4 Replies Latest reply: Aug 23, 2011 9:51 AM by orajuvaa RSS

    Distinct load with updating data

      Hi,

       

      My dashboard is currently loading a folder full of monthly Excel reports from a network share. Each row has a numeric identifier that I want to have as unique in the final loaded data. The problem is that there can be multiple occurences of the same ID on later reports where other fields on the same row have been updated. A normal distinct load doesn't work since it only keeps the first corresponding row leaving my data partly out of date.

       

      The reports' naming convention is Report-YYMM which could maybe be used to identified the load order. The only other thing I can think of is renaming them so that they are loaded from latest to oldest.

       

      Any ideas?

        • Distinct load with updating data
          Liron Baram

          hei

          you can use filetime() which give you when the file last modified to sort the files

            • Distinct load with updating data

              Thanks for the suggestion! I'd still have to loop through all of the files in the folder to find the modified date and then load them in the sorted order. I'm not sure how to do that in the load script.

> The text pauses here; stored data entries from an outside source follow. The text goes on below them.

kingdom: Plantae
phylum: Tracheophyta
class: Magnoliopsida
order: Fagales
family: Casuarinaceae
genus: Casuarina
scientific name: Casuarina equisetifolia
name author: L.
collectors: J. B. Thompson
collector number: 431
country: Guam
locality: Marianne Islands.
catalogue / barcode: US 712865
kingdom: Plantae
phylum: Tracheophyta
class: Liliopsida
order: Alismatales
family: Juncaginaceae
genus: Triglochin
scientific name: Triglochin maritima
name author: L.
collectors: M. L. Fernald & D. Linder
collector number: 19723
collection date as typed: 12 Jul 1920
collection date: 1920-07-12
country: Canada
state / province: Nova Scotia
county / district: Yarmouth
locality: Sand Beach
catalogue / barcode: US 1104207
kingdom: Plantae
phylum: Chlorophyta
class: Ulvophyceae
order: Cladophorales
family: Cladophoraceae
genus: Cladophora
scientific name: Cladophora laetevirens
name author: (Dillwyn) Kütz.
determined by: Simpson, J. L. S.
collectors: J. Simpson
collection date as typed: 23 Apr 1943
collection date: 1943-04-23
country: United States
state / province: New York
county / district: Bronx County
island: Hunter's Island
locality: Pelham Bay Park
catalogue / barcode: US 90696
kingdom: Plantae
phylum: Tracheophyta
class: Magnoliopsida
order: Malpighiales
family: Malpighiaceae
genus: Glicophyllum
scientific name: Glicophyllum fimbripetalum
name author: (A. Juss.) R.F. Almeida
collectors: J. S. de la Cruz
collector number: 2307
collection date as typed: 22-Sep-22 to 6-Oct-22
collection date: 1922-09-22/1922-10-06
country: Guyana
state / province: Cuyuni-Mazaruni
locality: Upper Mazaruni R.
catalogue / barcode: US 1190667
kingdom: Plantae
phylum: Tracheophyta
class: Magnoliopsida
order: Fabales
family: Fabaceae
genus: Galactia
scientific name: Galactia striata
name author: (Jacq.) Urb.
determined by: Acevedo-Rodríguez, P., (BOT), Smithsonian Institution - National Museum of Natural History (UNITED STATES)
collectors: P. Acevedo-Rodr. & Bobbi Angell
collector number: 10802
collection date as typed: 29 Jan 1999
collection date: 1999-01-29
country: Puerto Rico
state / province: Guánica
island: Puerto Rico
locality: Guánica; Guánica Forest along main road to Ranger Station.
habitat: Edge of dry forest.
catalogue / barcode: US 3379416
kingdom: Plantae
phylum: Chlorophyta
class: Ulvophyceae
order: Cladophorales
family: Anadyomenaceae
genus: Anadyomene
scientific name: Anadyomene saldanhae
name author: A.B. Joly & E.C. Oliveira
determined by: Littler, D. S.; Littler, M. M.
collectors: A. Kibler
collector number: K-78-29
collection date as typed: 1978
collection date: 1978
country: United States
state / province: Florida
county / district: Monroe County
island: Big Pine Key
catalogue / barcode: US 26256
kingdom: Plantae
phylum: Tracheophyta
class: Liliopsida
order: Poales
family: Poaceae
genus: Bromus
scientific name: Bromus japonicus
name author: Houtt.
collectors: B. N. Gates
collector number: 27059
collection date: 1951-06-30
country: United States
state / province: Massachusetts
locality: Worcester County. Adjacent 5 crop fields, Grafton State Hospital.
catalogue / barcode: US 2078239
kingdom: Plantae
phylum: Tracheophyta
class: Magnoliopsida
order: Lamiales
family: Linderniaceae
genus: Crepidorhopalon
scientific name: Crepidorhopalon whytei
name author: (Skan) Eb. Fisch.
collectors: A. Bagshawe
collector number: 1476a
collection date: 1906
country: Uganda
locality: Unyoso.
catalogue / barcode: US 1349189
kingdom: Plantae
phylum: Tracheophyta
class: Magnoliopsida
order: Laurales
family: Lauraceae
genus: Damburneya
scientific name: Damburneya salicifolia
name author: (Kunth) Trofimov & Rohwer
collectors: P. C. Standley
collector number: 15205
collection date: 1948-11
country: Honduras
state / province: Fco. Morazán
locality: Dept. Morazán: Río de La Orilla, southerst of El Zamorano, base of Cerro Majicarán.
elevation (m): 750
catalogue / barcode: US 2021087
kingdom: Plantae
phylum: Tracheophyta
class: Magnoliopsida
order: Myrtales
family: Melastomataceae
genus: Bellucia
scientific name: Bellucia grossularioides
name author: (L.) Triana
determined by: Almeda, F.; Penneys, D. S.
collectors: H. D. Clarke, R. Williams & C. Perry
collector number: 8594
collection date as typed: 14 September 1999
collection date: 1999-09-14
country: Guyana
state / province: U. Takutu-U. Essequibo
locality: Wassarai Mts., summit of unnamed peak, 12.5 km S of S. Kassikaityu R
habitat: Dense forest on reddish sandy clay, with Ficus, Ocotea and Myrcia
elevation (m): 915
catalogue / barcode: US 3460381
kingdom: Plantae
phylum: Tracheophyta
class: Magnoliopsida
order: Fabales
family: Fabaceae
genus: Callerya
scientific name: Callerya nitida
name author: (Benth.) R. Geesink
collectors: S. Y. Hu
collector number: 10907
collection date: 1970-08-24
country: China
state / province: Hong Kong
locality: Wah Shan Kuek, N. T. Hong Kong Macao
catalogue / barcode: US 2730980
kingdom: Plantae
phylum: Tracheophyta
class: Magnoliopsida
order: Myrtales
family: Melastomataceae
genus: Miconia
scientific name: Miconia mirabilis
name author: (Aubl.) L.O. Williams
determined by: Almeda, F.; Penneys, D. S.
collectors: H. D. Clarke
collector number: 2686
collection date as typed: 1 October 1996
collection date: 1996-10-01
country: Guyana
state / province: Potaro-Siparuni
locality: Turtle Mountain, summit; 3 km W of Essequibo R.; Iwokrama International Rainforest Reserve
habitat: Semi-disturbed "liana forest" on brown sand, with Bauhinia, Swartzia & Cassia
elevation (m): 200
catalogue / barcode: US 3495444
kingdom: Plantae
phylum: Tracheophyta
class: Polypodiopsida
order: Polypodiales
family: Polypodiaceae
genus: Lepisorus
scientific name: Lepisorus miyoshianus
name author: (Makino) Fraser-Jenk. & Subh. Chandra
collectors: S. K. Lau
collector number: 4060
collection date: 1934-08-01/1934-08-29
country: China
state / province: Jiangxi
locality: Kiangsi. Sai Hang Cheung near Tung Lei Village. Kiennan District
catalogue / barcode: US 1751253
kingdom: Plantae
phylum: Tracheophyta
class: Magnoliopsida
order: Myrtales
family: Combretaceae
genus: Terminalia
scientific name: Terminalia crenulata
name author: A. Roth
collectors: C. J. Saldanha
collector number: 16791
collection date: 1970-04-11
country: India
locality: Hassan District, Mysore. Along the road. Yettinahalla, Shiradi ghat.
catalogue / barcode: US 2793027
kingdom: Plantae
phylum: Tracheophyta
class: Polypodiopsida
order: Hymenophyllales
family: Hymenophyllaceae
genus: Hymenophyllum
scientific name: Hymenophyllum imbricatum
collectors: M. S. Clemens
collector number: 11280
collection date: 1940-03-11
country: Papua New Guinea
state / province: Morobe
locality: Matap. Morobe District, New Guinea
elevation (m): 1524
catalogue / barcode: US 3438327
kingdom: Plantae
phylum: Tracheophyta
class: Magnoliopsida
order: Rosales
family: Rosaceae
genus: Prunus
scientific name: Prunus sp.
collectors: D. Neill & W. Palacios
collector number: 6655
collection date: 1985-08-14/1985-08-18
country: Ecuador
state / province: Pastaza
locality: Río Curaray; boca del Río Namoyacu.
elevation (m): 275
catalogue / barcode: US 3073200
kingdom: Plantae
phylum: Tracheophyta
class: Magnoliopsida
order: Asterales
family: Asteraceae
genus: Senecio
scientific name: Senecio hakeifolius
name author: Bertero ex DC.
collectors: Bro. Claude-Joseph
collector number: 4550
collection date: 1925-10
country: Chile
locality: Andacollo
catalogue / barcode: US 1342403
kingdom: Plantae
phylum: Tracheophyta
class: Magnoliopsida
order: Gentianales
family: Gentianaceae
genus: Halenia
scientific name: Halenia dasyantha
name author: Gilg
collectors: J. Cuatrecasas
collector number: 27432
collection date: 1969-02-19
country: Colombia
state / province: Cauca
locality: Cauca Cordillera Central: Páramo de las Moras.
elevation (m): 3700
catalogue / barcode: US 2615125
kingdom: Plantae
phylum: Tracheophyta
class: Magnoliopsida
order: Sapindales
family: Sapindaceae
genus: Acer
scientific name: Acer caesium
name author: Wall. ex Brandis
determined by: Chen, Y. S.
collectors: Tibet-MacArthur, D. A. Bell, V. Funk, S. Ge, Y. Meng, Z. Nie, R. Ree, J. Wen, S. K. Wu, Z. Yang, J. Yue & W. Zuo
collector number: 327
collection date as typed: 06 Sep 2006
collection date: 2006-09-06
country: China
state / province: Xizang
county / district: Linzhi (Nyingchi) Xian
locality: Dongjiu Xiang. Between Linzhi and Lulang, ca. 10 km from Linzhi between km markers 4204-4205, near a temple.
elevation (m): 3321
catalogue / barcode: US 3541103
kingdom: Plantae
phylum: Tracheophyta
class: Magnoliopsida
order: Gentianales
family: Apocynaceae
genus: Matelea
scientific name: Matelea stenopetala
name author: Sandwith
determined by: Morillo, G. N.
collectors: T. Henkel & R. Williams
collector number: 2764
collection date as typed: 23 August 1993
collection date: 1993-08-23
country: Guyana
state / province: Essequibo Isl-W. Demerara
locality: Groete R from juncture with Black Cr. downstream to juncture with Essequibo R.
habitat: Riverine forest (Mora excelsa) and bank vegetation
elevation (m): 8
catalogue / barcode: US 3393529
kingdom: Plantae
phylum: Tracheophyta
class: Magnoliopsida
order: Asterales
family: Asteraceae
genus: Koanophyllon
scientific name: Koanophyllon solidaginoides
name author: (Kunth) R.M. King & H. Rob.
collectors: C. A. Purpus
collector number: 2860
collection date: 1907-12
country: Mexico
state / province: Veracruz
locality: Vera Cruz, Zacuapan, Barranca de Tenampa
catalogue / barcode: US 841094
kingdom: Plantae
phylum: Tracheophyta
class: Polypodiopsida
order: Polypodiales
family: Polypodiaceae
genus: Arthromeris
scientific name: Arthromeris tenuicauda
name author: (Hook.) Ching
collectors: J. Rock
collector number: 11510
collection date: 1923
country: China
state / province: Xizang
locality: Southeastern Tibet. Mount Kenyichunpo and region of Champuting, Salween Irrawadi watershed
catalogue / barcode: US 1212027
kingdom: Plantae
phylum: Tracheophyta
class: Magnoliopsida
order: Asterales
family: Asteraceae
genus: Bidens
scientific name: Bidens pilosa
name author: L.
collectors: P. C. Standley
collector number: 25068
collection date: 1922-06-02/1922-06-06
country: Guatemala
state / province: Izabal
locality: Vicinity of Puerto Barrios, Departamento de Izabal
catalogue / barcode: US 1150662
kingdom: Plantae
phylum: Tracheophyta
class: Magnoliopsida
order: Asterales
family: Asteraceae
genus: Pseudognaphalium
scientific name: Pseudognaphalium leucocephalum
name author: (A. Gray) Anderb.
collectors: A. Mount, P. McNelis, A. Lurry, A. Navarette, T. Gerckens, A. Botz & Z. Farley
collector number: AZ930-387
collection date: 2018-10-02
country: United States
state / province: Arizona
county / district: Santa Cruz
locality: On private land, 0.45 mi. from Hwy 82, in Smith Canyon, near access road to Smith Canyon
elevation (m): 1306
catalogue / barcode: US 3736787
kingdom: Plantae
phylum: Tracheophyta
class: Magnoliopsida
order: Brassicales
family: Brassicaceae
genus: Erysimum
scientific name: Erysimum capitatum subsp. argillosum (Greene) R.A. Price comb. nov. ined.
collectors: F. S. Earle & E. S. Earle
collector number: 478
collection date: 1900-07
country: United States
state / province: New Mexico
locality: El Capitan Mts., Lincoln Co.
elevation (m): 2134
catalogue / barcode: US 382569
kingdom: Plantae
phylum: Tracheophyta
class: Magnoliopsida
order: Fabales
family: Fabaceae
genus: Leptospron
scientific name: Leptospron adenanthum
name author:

                • Re: Distinct load with updating data
                  Tanel Rüütli

                  I think the most optimal way is to load excel files looping from newest to oldest,

                  using "not exists(ID)" to avoid older duplicates.

                  Here is some script you can try:

                   

                  // get list of excel files in a directory
                  set vDirectory = 'E:\SomeDirectory';
                  
                  for each vFoundFile in filelist(vDirectory & '\*.xls')
                  
                   Files:
                   Load
                   '$(vFoundFile)' as FileName,
                   FileTime( '$(vFoundFile)' ) as Timestamp
                   AutoGenerate 1;
                  
                  next
                  
                  // Sort files by timestamp
                  SortedFiles:
                  Load
                  FileName as FileNameSorted
                  Resident Files
                  Order By Timestamp desc;
                  
                  // Load data from excel files listed in table SortedFiles
                  for i = 0 to NoOfRows('SortedFiles')-1;
                  
                   let iExcelFile = Peek('FileNameSorted', i, 'SortedFiles');
                  
                   Data:
                   Load
                   IDField, Field1, Field2
                   FROM
                   [$(iExcelFile)] (biff, no labels, table is [SheetName$])
                   Where not Exists(IDField);
                  
                  next